Good morning everyone,
The mountainqueers have finally decided to abandon the sinking ship previously known as the BIG LEAST. Mr. Luck has done a tremendous service to all of the actual college football fans in the state of WV. Travel cost for mountainqueer fans will skyrocket. Attendance at mountainqueer games will diminish. Thank you Mr. Luck for another country Bill Stewart move.
DAMN....... ITS COLD OUTSIDE!!!!!!!!!
Inside the house, the company is good, the coffee is great, and the cats make way to much noise when they are licking their asses, better than an alarm clock.Jackie and I have been discussing the possibility of attending a college football bowl game. I've never been, but I would like to go. GO HERD!!!!!!!!!

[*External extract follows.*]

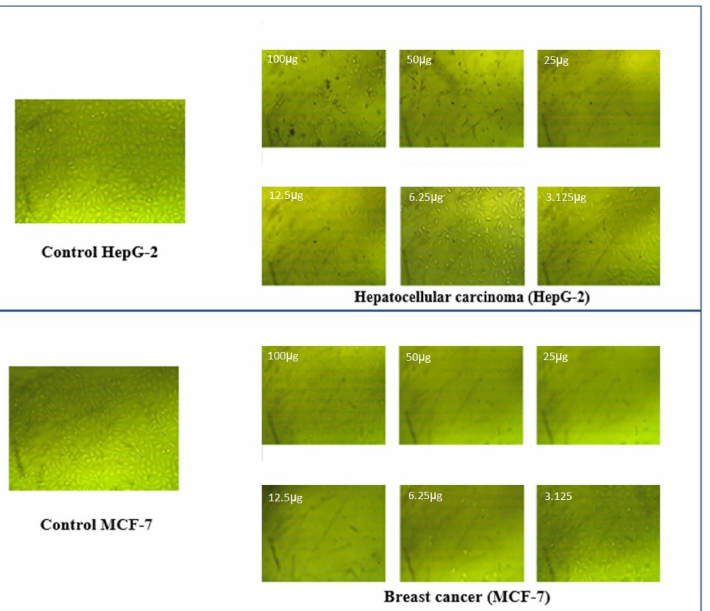
Figure 10. Morphology images of hepatocellular carcinoma (HepG-2) and breast cancer (MCF-7) treatment by [VO(PNZ) 2 ]SO 4 · 2H 2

Here's a chuckle to start your day...
A new priest, born and raised in Texas, comes to serve in a city parish and is nervous about hearing confessions, so he asks the older priest to sit in on his sessions.The new priest hears a couple of confessions, then the old priest asks him to step out of the confessional for a few suggestions.The old priest suggests, "Cross your arms over your chest, and rub your chin with one hand and try saying things like 'yes, I see,' and 'yes, go on,' and 'I understand.'The new priest crosses his arms, rubs his chin with one hand and repeats all the suggested remarks to the old priest.The old priest says, "Now, don't you think that's a little better than slapping your knee and saying, "No shit, what happened next?"